Excerpt section start
I. Season Over, Suddenly

“Knickerbocker basketball is on the air.” That old phrase kept recurring to me whenever I got home early to watch a playoff game at 4 or 5 PM (as needed) this year, for this Knick team, warts and flaws notwithstanding, was always worth the watch. The reason for the early start is that I now live in San Francisco, have for nearly thirty years, but the Knicks in the last two years have captivated me in a way that goes way beyond geographical boundaries.

Despite having loved Carmelo Anthony’s play at Syracuse - where he stayed only one year, but brought lifer Coach Jim Boeheim his only NCAA championship - I had written him off as a selfish one-dimensional player while he was with the Denver Nuggets. That impression was confirmed in his early days with the Knicks, when he seemed to tarnish - even ruin - Amar’e Stoudemire, along with the chemistry that had fuelled Linsanity.

Yet I have now come to love watching Anthony play nearly as much as I do LeBron James; maybe more, due to the added suspense of an uncertain outcome, which brings me to another wonder: what an incredible assortment of individuals comprised the Knick team that Coach Mike Woodson took such a long way before getting derailed by a formidable Indiana team that Charles Barkley was telling us early on would defeat New York, and prevent the long-anticipated matchup with LeBron’s defending champion Miami Heat.
Excerpt section end
Entries supplied section start
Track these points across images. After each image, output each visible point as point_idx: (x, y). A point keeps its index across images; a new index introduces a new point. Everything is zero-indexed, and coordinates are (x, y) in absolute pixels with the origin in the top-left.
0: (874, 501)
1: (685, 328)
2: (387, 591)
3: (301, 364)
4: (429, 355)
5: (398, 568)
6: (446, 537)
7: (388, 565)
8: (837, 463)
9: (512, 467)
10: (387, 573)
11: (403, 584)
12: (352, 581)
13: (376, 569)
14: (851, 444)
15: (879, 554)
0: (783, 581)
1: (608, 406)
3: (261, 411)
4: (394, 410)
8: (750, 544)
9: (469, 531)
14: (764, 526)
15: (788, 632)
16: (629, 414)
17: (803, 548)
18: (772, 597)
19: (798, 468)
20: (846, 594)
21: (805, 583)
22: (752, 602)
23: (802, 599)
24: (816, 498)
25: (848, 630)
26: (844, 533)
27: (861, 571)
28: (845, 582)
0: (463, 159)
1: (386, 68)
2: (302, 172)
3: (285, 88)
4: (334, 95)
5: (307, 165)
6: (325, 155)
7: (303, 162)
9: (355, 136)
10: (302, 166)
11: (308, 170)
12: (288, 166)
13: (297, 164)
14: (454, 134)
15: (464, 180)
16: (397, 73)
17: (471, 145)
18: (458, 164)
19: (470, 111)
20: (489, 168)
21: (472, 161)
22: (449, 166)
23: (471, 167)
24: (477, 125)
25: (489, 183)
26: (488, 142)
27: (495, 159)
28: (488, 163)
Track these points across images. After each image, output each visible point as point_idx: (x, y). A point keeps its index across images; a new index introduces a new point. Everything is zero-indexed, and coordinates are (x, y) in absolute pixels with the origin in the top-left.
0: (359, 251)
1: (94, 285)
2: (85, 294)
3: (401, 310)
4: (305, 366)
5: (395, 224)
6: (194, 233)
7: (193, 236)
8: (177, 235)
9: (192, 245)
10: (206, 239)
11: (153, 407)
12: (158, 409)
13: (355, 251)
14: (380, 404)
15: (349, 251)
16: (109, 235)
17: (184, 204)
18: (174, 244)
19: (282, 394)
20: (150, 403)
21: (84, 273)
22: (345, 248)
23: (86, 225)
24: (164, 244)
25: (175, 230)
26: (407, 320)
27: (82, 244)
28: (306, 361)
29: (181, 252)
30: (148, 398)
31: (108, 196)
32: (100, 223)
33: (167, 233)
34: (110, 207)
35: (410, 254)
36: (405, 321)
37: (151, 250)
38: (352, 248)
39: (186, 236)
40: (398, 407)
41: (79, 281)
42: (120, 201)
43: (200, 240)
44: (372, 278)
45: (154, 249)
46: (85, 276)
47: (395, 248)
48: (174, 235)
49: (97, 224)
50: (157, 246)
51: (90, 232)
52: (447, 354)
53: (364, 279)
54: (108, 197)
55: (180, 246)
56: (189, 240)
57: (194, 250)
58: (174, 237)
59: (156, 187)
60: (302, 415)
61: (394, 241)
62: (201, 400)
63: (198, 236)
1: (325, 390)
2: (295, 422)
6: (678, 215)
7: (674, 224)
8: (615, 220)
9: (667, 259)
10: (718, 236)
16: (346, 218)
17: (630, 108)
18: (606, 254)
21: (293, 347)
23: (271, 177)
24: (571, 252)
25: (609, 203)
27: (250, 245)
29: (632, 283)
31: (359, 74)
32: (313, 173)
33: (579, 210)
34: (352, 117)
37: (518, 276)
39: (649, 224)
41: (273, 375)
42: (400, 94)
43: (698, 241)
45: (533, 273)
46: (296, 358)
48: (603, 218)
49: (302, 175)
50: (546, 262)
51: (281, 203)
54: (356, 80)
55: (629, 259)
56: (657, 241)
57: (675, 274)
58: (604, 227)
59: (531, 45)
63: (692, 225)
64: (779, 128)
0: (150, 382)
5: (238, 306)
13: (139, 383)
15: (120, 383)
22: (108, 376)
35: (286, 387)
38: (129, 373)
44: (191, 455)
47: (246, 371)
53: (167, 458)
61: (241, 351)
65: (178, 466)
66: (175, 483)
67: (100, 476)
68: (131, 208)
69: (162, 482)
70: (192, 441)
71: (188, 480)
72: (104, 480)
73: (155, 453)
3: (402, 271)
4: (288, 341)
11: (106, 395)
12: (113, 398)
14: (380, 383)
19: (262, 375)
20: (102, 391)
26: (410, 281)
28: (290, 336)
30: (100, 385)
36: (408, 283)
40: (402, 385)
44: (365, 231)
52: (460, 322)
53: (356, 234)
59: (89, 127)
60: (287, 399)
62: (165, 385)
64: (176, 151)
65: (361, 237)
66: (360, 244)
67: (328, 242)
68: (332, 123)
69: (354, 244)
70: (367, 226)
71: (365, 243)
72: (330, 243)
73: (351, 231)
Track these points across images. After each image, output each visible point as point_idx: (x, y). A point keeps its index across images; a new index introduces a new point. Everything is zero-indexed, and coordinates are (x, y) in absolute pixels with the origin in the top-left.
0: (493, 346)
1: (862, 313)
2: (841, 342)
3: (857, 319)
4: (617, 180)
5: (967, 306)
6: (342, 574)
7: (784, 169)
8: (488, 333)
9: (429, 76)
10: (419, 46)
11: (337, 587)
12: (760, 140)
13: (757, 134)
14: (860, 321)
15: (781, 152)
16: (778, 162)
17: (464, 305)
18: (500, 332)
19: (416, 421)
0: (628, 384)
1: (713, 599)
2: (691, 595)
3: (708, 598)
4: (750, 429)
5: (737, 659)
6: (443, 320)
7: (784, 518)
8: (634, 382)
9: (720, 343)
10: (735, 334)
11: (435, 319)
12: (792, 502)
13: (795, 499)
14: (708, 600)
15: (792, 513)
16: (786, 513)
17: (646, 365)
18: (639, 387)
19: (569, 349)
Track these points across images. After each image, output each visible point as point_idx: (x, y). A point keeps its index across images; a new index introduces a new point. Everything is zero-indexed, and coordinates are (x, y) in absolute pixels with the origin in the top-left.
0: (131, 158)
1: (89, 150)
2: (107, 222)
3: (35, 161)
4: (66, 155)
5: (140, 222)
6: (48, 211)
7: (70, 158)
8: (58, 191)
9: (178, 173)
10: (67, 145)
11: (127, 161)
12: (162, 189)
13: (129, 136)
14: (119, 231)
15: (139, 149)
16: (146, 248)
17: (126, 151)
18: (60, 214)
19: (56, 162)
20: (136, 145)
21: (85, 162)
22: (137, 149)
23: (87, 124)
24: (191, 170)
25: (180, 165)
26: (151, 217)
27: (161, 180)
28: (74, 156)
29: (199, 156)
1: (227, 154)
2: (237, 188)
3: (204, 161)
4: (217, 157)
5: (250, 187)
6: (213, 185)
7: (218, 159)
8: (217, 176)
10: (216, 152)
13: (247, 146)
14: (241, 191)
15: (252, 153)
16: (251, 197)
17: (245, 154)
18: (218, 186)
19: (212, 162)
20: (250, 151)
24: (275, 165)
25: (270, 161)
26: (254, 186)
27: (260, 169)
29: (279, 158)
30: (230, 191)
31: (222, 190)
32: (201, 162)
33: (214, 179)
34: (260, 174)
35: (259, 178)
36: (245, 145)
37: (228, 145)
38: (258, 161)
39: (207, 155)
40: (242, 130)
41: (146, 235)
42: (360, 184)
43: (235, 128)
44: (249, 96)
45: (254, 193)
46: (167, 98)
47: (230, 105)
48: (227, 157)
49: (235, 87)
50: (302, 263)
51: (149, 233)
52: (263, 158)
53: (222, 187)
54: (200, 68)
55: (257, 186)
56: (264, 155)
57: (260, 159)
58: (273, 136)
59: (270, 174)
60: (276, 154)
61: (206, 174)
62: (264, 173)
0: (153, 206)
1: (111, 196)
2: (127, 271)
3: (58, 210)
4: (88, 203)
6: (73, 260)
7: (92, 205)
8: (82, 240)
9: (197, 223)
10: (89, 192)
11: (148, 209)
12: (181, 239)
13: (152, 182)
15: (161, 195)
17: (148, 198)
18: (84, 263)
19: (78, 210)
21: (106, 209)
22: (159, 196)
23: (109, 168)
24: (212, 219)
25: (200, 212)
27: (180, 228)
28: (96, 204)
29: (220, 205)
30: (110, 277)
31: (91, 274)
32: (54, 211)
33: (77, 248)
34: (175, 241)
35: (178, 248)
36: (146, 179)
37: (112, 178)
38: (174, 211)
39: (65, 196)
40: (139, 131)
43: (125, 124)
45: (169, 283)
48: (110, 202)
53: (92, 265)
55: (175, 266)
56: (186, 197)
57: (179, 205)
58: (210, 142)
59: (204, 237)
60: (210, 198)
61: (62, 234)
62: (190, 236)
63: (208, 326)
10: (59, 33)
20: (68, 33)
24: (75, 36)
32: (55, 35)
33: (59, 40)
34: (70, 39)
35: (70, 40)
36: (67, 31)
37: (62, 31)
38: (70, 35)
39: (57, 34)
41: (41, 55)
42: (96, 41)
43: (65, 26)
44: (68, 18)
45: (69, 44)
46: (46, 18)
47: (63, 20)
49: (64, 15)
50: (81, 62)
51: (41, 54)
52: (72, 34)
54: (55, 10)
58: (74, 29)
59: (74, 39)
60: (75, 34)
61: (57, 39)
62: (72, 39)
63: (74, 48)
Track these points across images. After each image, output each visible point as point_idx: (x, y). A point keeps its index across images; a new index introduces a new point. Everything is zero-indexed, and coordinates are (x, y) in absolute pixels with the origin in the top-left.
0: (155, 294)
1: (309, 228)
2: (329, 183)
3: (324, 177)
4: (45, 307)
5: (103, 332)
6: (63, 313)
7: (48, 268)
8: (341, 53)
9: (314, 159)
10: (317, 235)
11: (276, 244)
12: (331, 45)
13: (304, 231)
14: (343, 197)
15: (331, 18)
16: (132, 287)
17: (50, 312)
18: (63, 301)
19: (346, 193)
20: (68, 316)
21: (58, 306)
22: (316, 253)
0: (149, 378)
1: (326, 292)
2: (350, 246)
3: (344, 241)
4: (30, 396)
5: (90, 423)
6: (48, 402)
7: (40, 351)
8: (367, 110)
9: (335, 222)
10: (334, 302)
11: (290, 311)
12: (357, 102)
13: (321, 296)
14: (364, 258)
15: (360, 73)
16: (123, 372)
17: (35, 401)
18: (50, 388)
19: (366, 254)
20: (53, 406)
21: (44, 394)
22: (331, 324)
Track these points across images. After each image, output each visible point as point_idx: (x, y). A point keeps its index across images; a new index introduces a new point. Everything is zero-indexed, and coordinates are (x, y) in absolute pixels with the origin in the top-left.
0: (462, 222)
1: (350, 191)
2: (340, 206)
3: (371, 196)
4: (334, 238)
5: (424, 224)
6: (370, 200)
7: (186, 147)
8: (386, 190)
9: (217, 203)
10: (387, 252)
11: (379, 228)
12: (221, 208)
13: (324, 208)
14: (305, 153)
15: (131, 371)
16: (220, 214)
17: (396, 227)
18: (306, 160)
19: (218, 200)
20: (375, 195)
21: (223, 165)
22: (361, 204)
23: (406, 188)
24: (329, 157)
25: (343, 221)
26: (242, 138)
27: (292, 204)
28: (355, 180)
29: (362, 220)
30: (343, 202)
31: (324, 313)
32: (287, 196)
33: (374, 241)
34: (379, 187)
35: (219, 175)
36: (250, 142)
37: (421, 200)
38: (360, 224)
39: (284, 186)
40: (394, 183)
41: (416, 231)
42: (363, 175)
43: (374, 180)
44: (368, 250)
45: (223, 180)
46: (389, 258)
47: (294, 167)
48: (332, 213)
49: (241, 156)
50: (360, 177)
Entries supplied section end
Output the part of the Knicks piece starting at "Despite having loved" and ending at "had fuelled Linsanity.", copied word for word.

Despite having loved Carmelo Anthony’s play at Syracuse - where he stayed only one year, but brought lifer Coach Jim Boeheim his only NCAA championship - I had written him off as a selfish one-dimensional player while he was with the Denver Nuggets. That impression was confirmed in his early days with the Knicks, when he seemed to tarnish - even ruin - Amar’e Stoudemire, along with the chemistry that had fuelled Linsanity.